[Dataset entries]
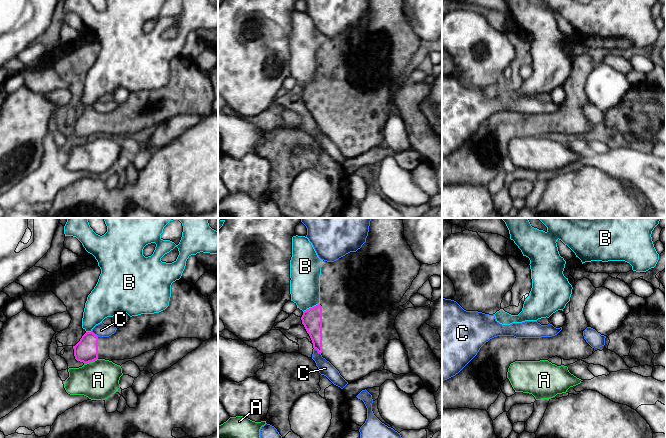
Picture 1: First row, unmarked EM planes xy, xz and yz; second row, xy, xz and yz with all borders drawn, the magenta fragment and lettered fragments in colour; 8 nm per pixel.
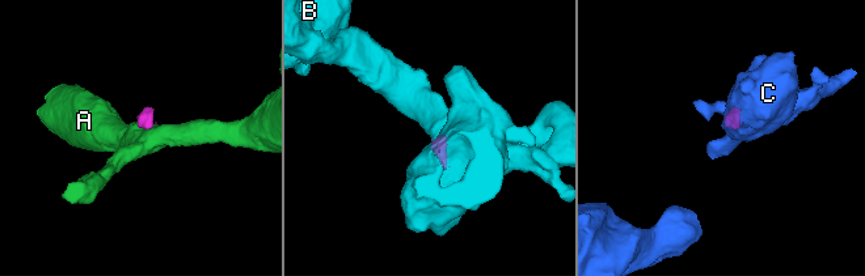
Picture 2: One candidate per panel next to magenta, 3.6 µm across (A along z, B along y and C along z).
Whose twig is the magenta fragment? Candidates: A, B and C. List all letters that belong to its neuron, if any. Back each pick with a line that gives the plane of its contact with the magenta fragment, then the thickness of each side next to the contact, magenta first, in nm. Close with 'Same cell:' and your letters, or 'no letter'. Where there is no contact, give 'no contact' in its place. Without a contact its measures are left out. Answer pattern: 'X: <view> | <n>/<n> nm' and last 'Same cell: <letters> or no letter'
Same cell: no letter

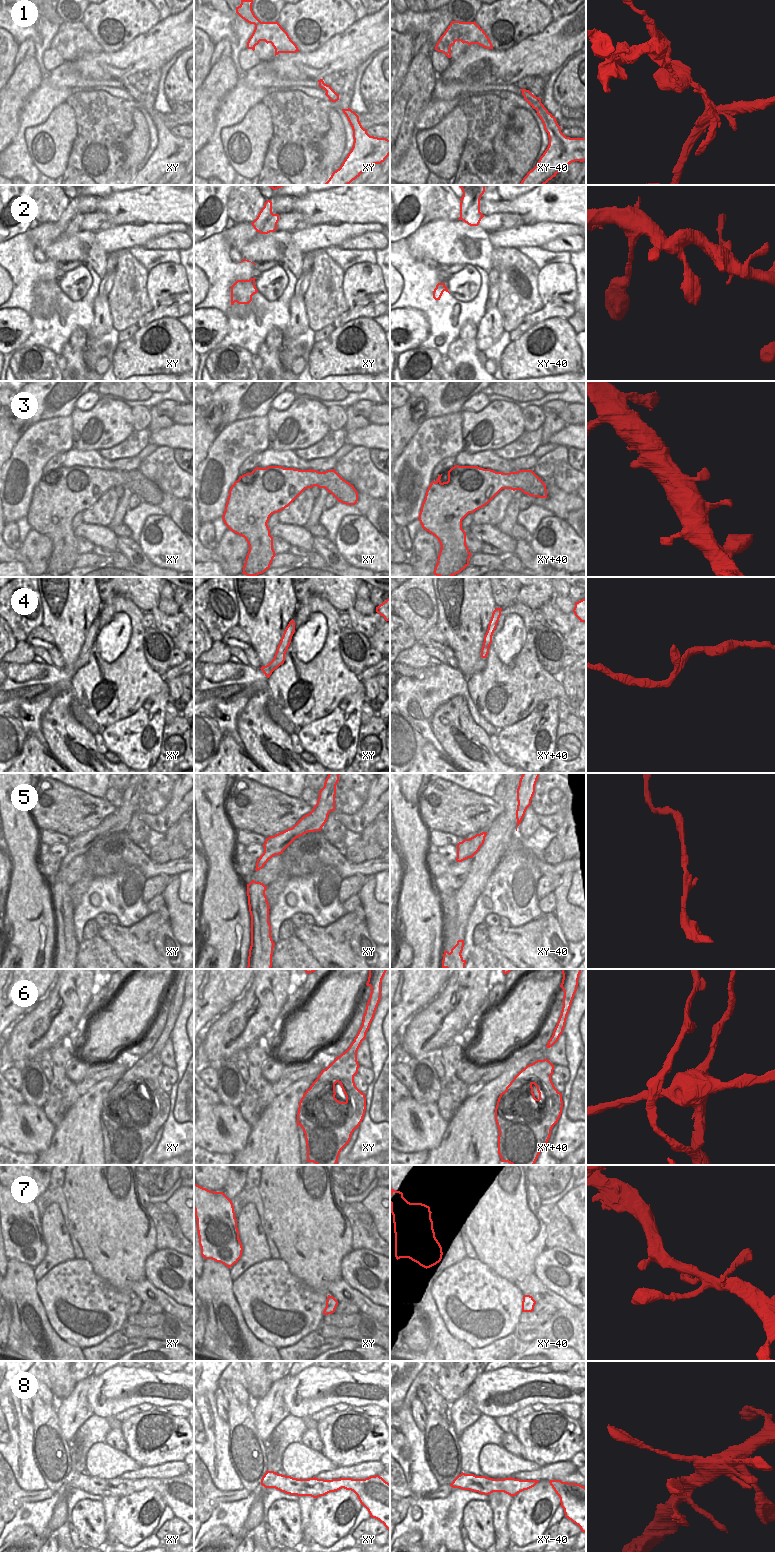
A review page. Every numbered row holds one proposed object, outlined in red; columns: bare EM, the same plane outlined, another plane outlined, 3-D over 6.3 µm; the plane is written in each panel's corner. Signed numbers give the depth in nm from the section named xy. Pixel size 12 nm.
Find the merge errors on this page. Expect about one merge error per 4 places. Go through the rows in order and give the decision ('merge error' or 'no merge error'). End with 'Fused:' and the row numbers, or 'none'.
1: merge error
2: no merge error
3: no merge error
4: no merge error
5: no merge error
6: merge error
7: no merge error
8: merge error
Fused: 1, 6, 8

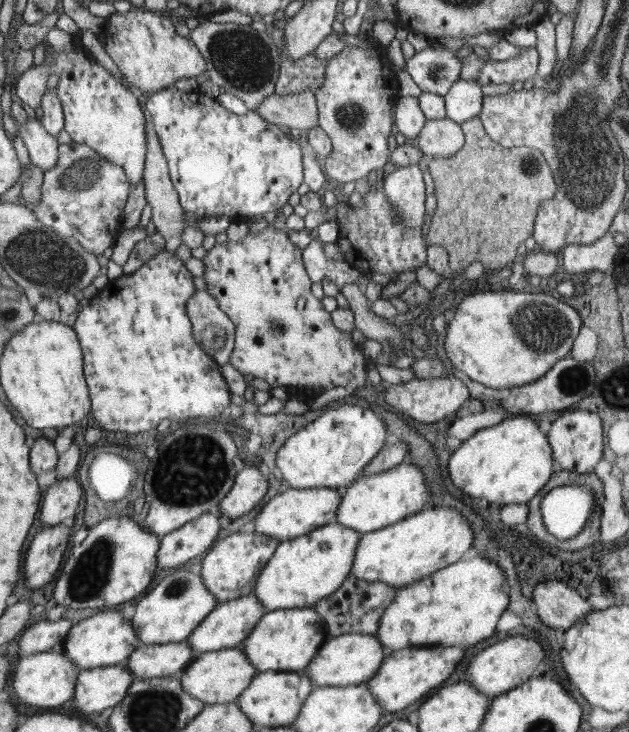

» Task to complete: Could the entries above be printed again exactly, apart from the pictures?

» Exercise output:
Picture 1: First row, unmarked EM planes xy, xz and yz; second row, xy, xz and yz with all borders drawn, the magenta fragment and lettered fragments in colour; 8 nm per pixel.
Picture 2: One candidate per panel next to magenta, 3.6 µm across (A along z, B along y and C along z).
Whose twig is the magenta fragment? Candidates: A, B and C. List all letters that belong to its neuron, if any. Back each pick with a line that gives the plane of its contact with the magenta fragment, then the thickness of each side next to the contact, magenta first, in nm. Close with 'Same cell:' and your letters, or 'no letter'. Where there is no contact, give 'no contact' in its place. Without a contact its measures are left out. Answer pattern: 'X: <view> | <n>/<n> nm' and last 'Same cell: <letters> or no letter'
Same cell: no letter

A review page. Every numbered row holds one proposed object, outlined in red; columns: bare EM, the same plane outlined, another plane outlined, 3-D over 6.3 µm; the plane is written in each panel's corner. Signed numbers give the depth in nm from the section named xy. Pixel size 12 nm.
Find the merge errors on this page. Expect about one merge error per 4 places. Go through the rows in order and give the decision ('merge error' or 'no merge error'). End with 'Fused:' and the row numbers, or 'none'.
1: merge error
2: no merge error
3: no merge error
4: no merge error
5: no merge error
6: merge error
7: no merge error
8: merge error
Fused: 1, 6, 8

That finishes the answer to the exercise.